The sound of it brought her up short. These men had just murdered one of her neighbors and gang-raped another in the middle of the street, and she was
laughing
with them? God, for a vial of poison to drop in their wine. And a dose for herself, for succumbing to the oldest disease in the world: falling into sympathy with the oppressor.
As had been happening once in a while as the afternoon wore on, somebody new swaggered through the door. He was a horrible sight, his tunic and trousers splashed with blood. None of it was his. He took a place at a table in the middle of the room, roared for wine—Nicole spitefully gave
him the last of the one-as rotgut; he swilled it down without seeming to notice. Everybody wanted to know, by gestures and grunted words, how he'd come to be covered with gore. His answer was graphic, with much thrusting and slashing of the air. They laughed and pounded the tables. He stabbed a finger at his crotch and mimed the thrust and grind of a good fast rape.
They clapped and cheered. They gathered round him and pounded him on the back. Amid the gluey vowels and guttural consonants of their incomprehensible speech, Nicole understood clearly what they thought of him. He'd scored in their reckoning, and scored big.
And would anything change, really, in eighteen hundred years? Never mind the small scale of fraternity hazings and barroom gang rapes. The twentieth century had institutionalized slaughter, and turned rape into a science. Serbs massacred Croats in Bosnia-Herzegovina, and drove women into rape camps. She'd be willing to bet they boasted of the horrors they'd committed, and sat around in bars and cheered one another on.
But, in one respect, things had changed.
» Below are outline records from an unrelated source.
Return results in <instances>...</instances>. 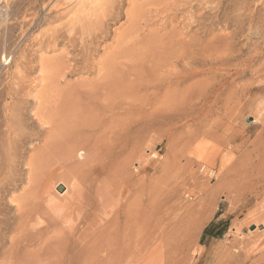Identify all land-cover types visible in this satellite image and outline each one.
Here are the masks:
<instances>
[{
    "label": "bare ground",
    "instance_id": "1",
    "mask_svg": "<svg viewBox=\"0 0 264 264\" xmlns=\"http://www.w3.org/2000/svg\"><path fill=\"white\" fill-rule=\"evenodd\" d=\"M42 1L36 3L41 5ZM137 1L47 0L46 4L44 3L38 8L33 7L34 3H31L33 5L30 6L33 8L28 9V13H23L21 22H19L22 29H19L22 31L20 32L21 38H23V41L21 40L22 46L18 50L15 48L16 53L11 55V47L7 43V45L4 44V46L10 48L3 51L4 53L2 52L0 65L5 64L7 71L12 68L13 71L5 73V82L0 80L3 82L0 83V100L4 97V104L1 101L3 112L0 110L3 118L2 120L0 118V121H2L0 123V173L3 172L1 173L3 178L9 176V183H12V188L8 190L5 188L6 192L0 191L3 193L2 201L12 206L14 213L12 212L13 214L10 215L7 209L0 208V264H123L126 258H134L136 264H159L162 260L163 257L159 252L161 245H158L156 241L149 244L148 250L145 247L148 237L153 236L157 231V226L154 224L149 225L150 229L146 233L131 230L129 226L132 223L128 210L127 182H125L126 158L124 156L127 144L126 129H128L126 128V116L131 113L134 120L132 116L130 118L134 123V121L144 122L145 118H151L161 113L162 119L158 118L161 114L155 117L165 121V123L173 121L175 115L173 112L176 111L173 109L176 106H174V103L181 104L179 102L185 100L183 97L189 91L186 81H190L188 77L191 74L193 75L191 73L193 72L192 66L197 67V65H193L194 61L198 62L205 54V45L202 47L204 38L199 37L202 34L196 36L199 31L201 33L205 32L203 31L205 21H203L202 14H196L194 15L196 17L193 16L194 21L187 22L189 20L188 13L186 22H191L195 29L192 28L194 31L191 30L190 41L185 38L187 41L171 42L165 44L166 46L169 45L166 47L160 39L161 42L156 41V43H161L162 46L160 45L161 47L157 48L153 44L144 41L141 19L144 18L142 8L145 6L142 7L143 4L140 6L141 3L138 4ZM153 1L158 2V6H162L165 1L168 2V0ZM125 2L129 3L126 11L123 10L124 7L122 6ZM190 2L191 0H171L170 4L162 6L164 7L162 12L166 13L168 10H172L178 3L181 4L183 10L184 7L188 9L187 5L190 6ZM202 2L204 3L201 0L200 4ZM147 3H144V5L147 6ZM238 3H240V7L239 4L237 7L239 8L238 12L236 6H232L239 13L238 16H235L238 23L241 24L243 21L250 20L249 23L254 24L253 28H255V25L259 26L255 29L260 31L264 42V12L261 10L262 7L259 8L262 17L258 18L253 16L254 12L249 6V0H241ZM263 3L261 4L263 5ZM200 4H198V7ZM206 5L207 3L204 6L207 7ZM153 6L156 7V5ZM154 8L149 12L153 13ZM144 9L146 11V7ZM163 9L161 8V10ZM216 9L218 10L217 5ZM178 10L181 9L178 8ZM254 11H257V8ZM161 14L159 12V15L156 16L162 17ZM224 14L226 13L224 12ZM150 15L148 16L151 17ZM174 15L176 14L174 13ZM229 15L227 16L229 17ZM120 16L125 18L126 24L120 29L119 33L115 34L116 32H114L113 35H116V37L114 36L112 46L105 47L103 43L108 38V25L118 20ZM212 16L214 15L212 14ZM217 19L219 18L217 17ZM157 21L159 23V18ZM163 21L165 22L164 18ZM173 21L175 22V20ZM179 22L177 23L179 24ZM118 23L116 24L118 25ZM230 23L232 25V21ZM166 25L164 26L167 27L168 25ZM44 26L46 27L43 28ZM242 27L244 26L242 25ZM33 28H36V30L34 31ZM221 28L219 29L220 32L222 31ZM243 29L245 30V27ZM180 30V33L185 31V29ZM184 35L183 37H186ZM225 38L227 37L222 39ZM205 39L208 40V37ZM237 39L241 41L239 38ZM242 39L245 40V37ZM223 41L219 40L220 43ZM219 44L215 45L218 46ZM208 45L206 43V46ZM217 46L213 48L216 50ZM225 46L227 47V45ZM232 47L230 46V48ZM159 48L161 51H158ZM247 48L252 49V47ZM220 51L222 54V50ZM100 53L101 57H99ZM128 53L132 55L131 59L134 60V63H127L133 65L131 69L126 68L125 64L121 63V60H124ZM229 54L232 55L231 51ZM215 56L217 57V55ZM215 56L214 59L216 60ZM226 58L223 62L231 61L230 57L227 61ZM148 59L150 61H147ZM178 62L181 63L182 69L181 71L178 70L179 73H176V67L180 64ZM209 62L208 64H210ZM258 63V65H261L260 62ZM208 64L204 63L206 66ZM144 65L149 68V71H146L149 75L146 77H143ZM211 65L213 64L209 66L211 67ZM164 68H166L164 73L162 75L161 72L158 74ZM173 68L176 70L174 71ZM256 70L260 71L261 69ZM200 71L198 72L200 73ZM209 72H207L208 76ZM129 76H132V78L129 79ZM73 78L74 81H71ZM203 81H206V79ZM197 83L202 85L204 82L197 81ZM210 86L213 87V85ZM37 87H39L38 93L32 95L33 107L29 108L26 105L28 96ZM178 92L185 95L180 98L175 97L179 94ZM130 93H134V98H130L132 103L127 102V95ZM186 103L188 104V102ZM184 108L186 107L184 106ZM178 116L177 114L176 117ZM130 118L128 117V119ZM156 118L154 119L156 120ZM144 126L146 127V125ZM149 132L156 134L157 130ZM162 133L164 134V132ZM246 143L247 140H243L242 144L245 145ZM18 164L23 167V174L20 179L15 174L17 170L15 167L17 168ZM260 166H264V158L260 159L253 170L257 171ZM250 172V170H244L243 173L250 180H256H252L253 182L249 183L250 185L246 184L248 182L245 180L240 183L244 184L246 182L245 184L251 186L252 191L257 193L264 186V177L260 175L257 176L258 178L251 179ZM17 173L19 175L20 172ZM17 183H19L18 187H16ZM7 186L9 187V185ZM241 186L243 192L244 187ZM2 193L0 192V194ZM152 201L148 197V203L153 204ZM135 223H139L138 227L141 228L139 219L133 224ZM158 228H160V225H158ZM6 230H9L7 231L9 232L8 237H5ZM162 243H164L162 246H165L168 241ZM143 249L146 250L143 251ZM133 263L131 260V264Z\"/></svg>",
    "mask_w": 264,
    "mask_h": 264
},
{
    "label": "rangeland",
    "instance_id": "2",
    "mask_svg": "<svg viewBox=\"0 0 264 264\" xmlns=\"http://www.w3.org/2000/svg\"><path fill=\"white\" fill-rule=\"evenodd\" d=\"M40 1L42 0H0V57L2 55V52L8 50V48L11 47V55H14V53H16L15 48L16 50H18L19 47L22 46L23 38H21L20 33L22 32V29L20 28L19 23L21 22V16L24 15L23 13L27 12L28 9H31L33 7L38 8L45 2L47 3V0H43L42 4L40 5ZM150 1H152L154 4L152 2L150 3ZM198 1L191 0L189 5L191 6V8L195 6L192 9L187 5L188 9L184 7L183 10L181 4L178 3L177 5H179V7H177L176 5V7H173L172 10H168L166 13L162 12L164 11V7L162 6L170 4L171 0H168V2L165 1L164 3H162V6H158L159 3H156L153 0L137 1L138 4L141 3L140 6L143 4L142 7H146V11H144L145 7L142 8V14L144 15V18L141 19L142 32L144 31L143 37L145 38L144 41L153 44V46H156L157 48L161 45V43H156V41H160V39L162 40V42H164V46H166L165 44H170L171 42L175 41H187V38L190 41V33L195 30L191 22L193 19L195 20L194 17L196 16L194 15L196 14L203 15V21H205V29L203 31H205L206 34L203 31V33L199 31V33L197 32L198 34H196V36L202 34V36L199 37L204 38V41L202 38L200 39H202L203 41L202 47L205 45V54L201 59L198 60V62L194 61L193 65H197V67L192 66L194 68H192L193 72H191L193 73V75L191 74L188 77L190 81L188 79V81H186V84L188 85L190 91H187L186 95L184 94L187 98L179 92L178 95H175V97L178 98L184 96L183 98L185 100L183 102H179L181 104H178L177 102V104L182 109L179 106L177 107V104L174 103V106L176 105L175 108H173L174 111H179L173 112V114H175L172 119L173 121H170L171 123H165V121H161V119L163 118L161 113H158L151 118H145L143 120L145 123L142 121H134L133 123L132 121L134 120V117L131 113H128V115L126 116V128L128 129H126L127 144L124 156L126 158L125 182H127L126 185L128 210L130 212V221L132 223L129 224V226L131 230H137L141 233H146L147 230L150 229L149 225L154 224L157 226V231L154 234L155 236L153 235L151 237H148V240L145 243V247L148 250L149 244H153L155 243V241L158 245H161L159 248V252L161 254V257L163 258L159 262V264H264V186L259 192L257 191V193L252 191L251 186H248L250 185L249 183H252L256 180L252 178H258L260 175L264 177V166H260L257 171L253 170V167L260 161V159L264 158V42L262 40L260 31L255 29L259 26L255 25V28H253L254 24H252V22L249 23L250 20H247L248 23L247 21H243V24L238 23V19L235 16L239 15V13H237L239 8L237 7L238 4L240 7V3L238 2H241V0H221L222 2L220 0H203L205 4L207 3V7L204 6L205 4L203 2V5L200 4L201 0ZM252 1L249 0V6L254 12L253 16L261 18L262 16L260 14L262 12L260 13V11L263 10L264 12V3L263 5L261 3L264 2V0ZM232 2L234 3L231 4ZM31 3H34V5ZM144 3H147L148 7L151 6L149 8L150 10L146 6V4L144 5ZM215 3L218 10L216 9ZM128 4V2H125L124 5H122L124 7V11H126V9L128 8ZM198 4H200L199 7ZM229 4L230 6H228ZM30 5H33V7H31ZM153 5H156V7ZM234 5L236 6L235 8L237 10L233 8ZM208 6L209 9H213L215 7L216 10L213 9L212 11L211 9L210 11H208ZM160 7L163 10H161ZM261 7L262 9L259 10V8ZM153 8L154 11H161H156V14L154 13V11L153 13H150L149 11H152ZM176 8H179L181 10L177 11ZM256 8L259 14L257 13V11H254ZM173 11L176 15L172 13ZM181 11H183V14L181 13ZM198 11H200V13H198ZM159 12L160 14L162 13V17L156 16L159 15ZM191 12L192 14H194L192 15ZM224 12L227 15H229L230 12L232 14L230 13L228 17L226 14H224ZM187 14L189 17L187 16ZM212 14L214 16H212ZM148 15H150L151 17H149ZM122 16H120L118 20L113 21L114 23H109L108 38L105 41L106 44L103 43L105 47H108V45L112 46L111 43L113 44V41L116 37V35H113L114 32H116L115 34L119 33L120 29L123 28L126 24L125 18ZM186 16L189 18V20L186 19ZM212 17H215L216 19H212ZM217 17L220 20L217 19ZM158 18L159 23L157 21ZM160 18L162 19V21ZM163 18L165 22L163 21ZM14 19H16L17 21ZM233 19L235 20V22ZM173 20H175V22ZM186 20H188L187 22L191 21V24L187 23ZM231 21L234 27L230 25ZM118 22H120L121 24ZM177 22H179V24ZM116 23H118V25ZM176 23L177 26L175 25ZM166 24L168 26H172L168 28ZM164 25H166L167 27H165ZM218 25H220L221 27L223 26L222 28L224 30L220 26L218 28ZM242 25L245 27V30L243 29L244 27H242ZM45 27L46 26H44L43 28ZM162 27L163 29L166 28L165 30L167 31L163 30ZM171 27L173 28V30ZM188 27L190 28L187 29ZM179 28L182 29L180 30ZM220 28L223 31H221L222 33L219 30ZM33 29L34 31L36 30V28ZM178 29L180 31H183V29H185V31H183L185 32V35L183 34V32L180 33ZM186 30L189 32H187ZM206 30L211 31H208V33ZM173 31L176 33L178 32L177 35ZM243 31H245V34L243 33ZM240 33L243 34L241 35ZM179 34L181 35L179 36ZM255 34H257L258 37ZM183 35L186 37H183ZM243 35H246L244 36L245 40L242 39L244 38ZM207 37L208 40L205 39ZM218 37L221 39H219ZM223 37H227L228 39H222ZM237 38H239V40L243 42L238 41ZM248 39L249 41H247ZM219 40H224L223 42L226 43H220ZM250 40L252 43L250 42ZM165 41L168 42L166 43ZM248 42H250L251 44ZM253 42L255 43V45L257 42L258 43L255 46ZM260 42L263 44V46H261L262 44ZM6 43L10 47L4 46V44L7 45ZM17 43L18 45H16ZM206 43L207 45L211 44V46H206ZM215 44H219L218 46L220 47ZM224 44L227 45V47ZM221 45H223L224 47L222 46L221 48ZM168 46L169 45H167L166 47ZM214 46H217L216 50L213 48ZM230 46L233 47L230 48ZM247 47H252V49H249ZM255 49L257 50L255 51ZM220 50H222V54ZM229 50L231 51L232 55L229 54ZM158 51H161V49L159 48ZM210 51L213 52H211L212 55ZM219 51L220 53H218ZM223 51L225 54L223 53ZM215 55H217V57ZM101 56L102 55L100 53L99 57ZM214 56L216 60L214 59ZM231 56L234 57L232 58ZM229 57L231 58V61L228 60ZM131 58L132 55L128 53L126 55V58H124V60H121V63H124L126 68L129 67V69H131L133 68V65L127 64L134 63V60ZM222 58L223 60H225L226 58V61H228H224V63ZM147 61H150V59H148ZM208 62L213 65H211L210 67V64H208ZM258 62H260L261 65H258ZM198 63H200V67ZM204 63L208 65H204ZM219 64L221 65V67ZM203 65L205 66V68L203 67ZM222 65L224 66L222 67ZM0 66V80H3V82H5V73L10 71L12 72L13 68L7 71V69H5V64H2ZM180 66L181 63L178 65V67H176L177 70L174 68L173 70H176L175 72L179 73L182 69V66ZM211 68L214 69L212 70ZM165 69L166 68L160 70L158 74L161 72L162 75ZM203 69L204 71L202 72ZM205 69L208 71H206ZM255 69L261 70L255 71ZM167 70H169V68H167ZM143 71V77L149 75V73H146V71H149L148 66L144 65ZM198 71H200V73L204 76H202ZM207 72H209V76ZM205 75L207 76V78H205ZM131 78L132 76H129V79ZM205 79L206 81H203ZM71 81H74V78ZM197 81L204 83L201 85V83H197ZM1 82L2 81H0V83ZM210 85H213V87ZM245 86L249 88H246ZM38 91L39 87H37L36 90L30 92V96H28L27 100L28 102L26 101L27 107H33L32 95L38 93ZM130 94L127 95V102L129 103L134 98V93ZM189 97L191 100L189 99ZM3 99L4 97L0 100L1 111L3 110ZM1 101L3 102L2 105ZM185 101L188 102L189 105ZM184 106L186 108H184ZM2 112H0L1 120L3 119ZM177 114L180 116V118H178L179 116L176 117ZM131 116L133 120L130 118ZM155 116H158V118L160 117L161 119H157ZM128 117L130 119H128ZM254 117L257 119H255ZM154 118H156V120ZM127 121H129V123H127ZM1 122L2 121H0V123ZM169 123L172 125L170 126ZM143 124L146 125L147 128ZM141 125L143 126L141 127ZM134 126L137 128H135ZM142 129L144 130V133L142 132ZM163 129L169 130L166 131ZM151 130H157L156 134H153V132H149ZM127 132H129L130 134ZM162 132H164V134ZM136 133L139 134L136 135ZM243 140H247V143L245 145L242 144ZM17 166L18 167H15V169L20 170H16L15 174L17 175V177L19 176L18 178L20 179L23 174V167L20 164H18ZM244 170H250L252 172H250V177L253 181L250 180L249 177L244 175ZM17 172H20L21 174L19 173L18 175ZM1 173L0 190L6 192L5 188H7V190L11 189L12 183H9V176H5L3 178V174ZM254 173L256 174V176ZM4 179H6L7 181H4ZM243 180L248 182L246 183L244 181L248 185H246L245 183H240L243 182ZM238 184L243 185V192L241 188L242 186ZM7 185H9V187ZM18 185L19 183L16 184V187H18ZM245 186H247V189L245 188ZM248 187L251 190H249ZM2 191L0 192L2 193ZM1 197H3V193L0 194V201H2ZM148 197L153 200V204L148 203ZM0 208L7 209V212H9L8 214L10 215L14 213L12 206H10L8 203H5L4 201L0 202ZM135 219H139L141 228L138 227L139 223L133 224L136 221ZM158 225H160V228H158ZM252 226H254V229H251ZM260 226H262V228H260ZM7 231L9 230L5 231V237L9 236V232ZM164 241H168V243L165 244V246H162L164 244L162 242ZM179 243L180 245L178 246ZM145 250L146 249H143V251ZM150 251L152 252V250ZM131 260L132 263L135 261L134 258H126L123 264H131ZM136 263L137 262H134L133 264Z\"/></svg>",
    "mask_w": 264,
    "mask_h": 264
},
{
    "label": "water",
    "instance_id": "3",
    "mask_svg": "<svg viewBox=\"0 0 264 264\" xmlns=\"http://www.w3.org/2000/svg\"><path fill=\"white\" fill-rule=\"evenodd\" d=\"M260 228H262V227L260 226ZM251 229H254V226H252Z\"/></svg>",
    "mask_w": 264,
    "mask_h": 264
}]
</instances>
Once the Serbs had had their fun, they'd done their best to hide it from the world. They buried in mass graves the people they'd slaughtered, and denied that the rape camps had ever existed.
These Germans didn't think like that. Not in the least. They saw nothing shameful in what they did; felt no need to hide it from the world. They had every right, they seemed to believe, to rob and rape, murder and pillage.
They were terrible people. And they were proud of it. They were completely, unreachably alien.
All too soon and all too completely, the wine ran out. Nicole poured the last dregs into a cup, served it to a German who wouldn't have cared if she'd given him vinegar, and stood empty-handed and beginning, all over again, to be afraid.
But the German with the topknot, the one who'd given her the
aureus
, patted her on the head again as if she'd been a favorite dog, and said, “No one hurts you here today. I say
this—I, Swemblas.” He struck a pose, with a lift of his head that told her the topknot and the Roman armor meant something. He was a man of substance, a chieftain maybe, or someone who had ambitions to be.
“I'm glad,” she said to him. Then, after a pause and a moment's thought: “I'd be even gladder if you granted the same immunity to everyone in Carnuntum.”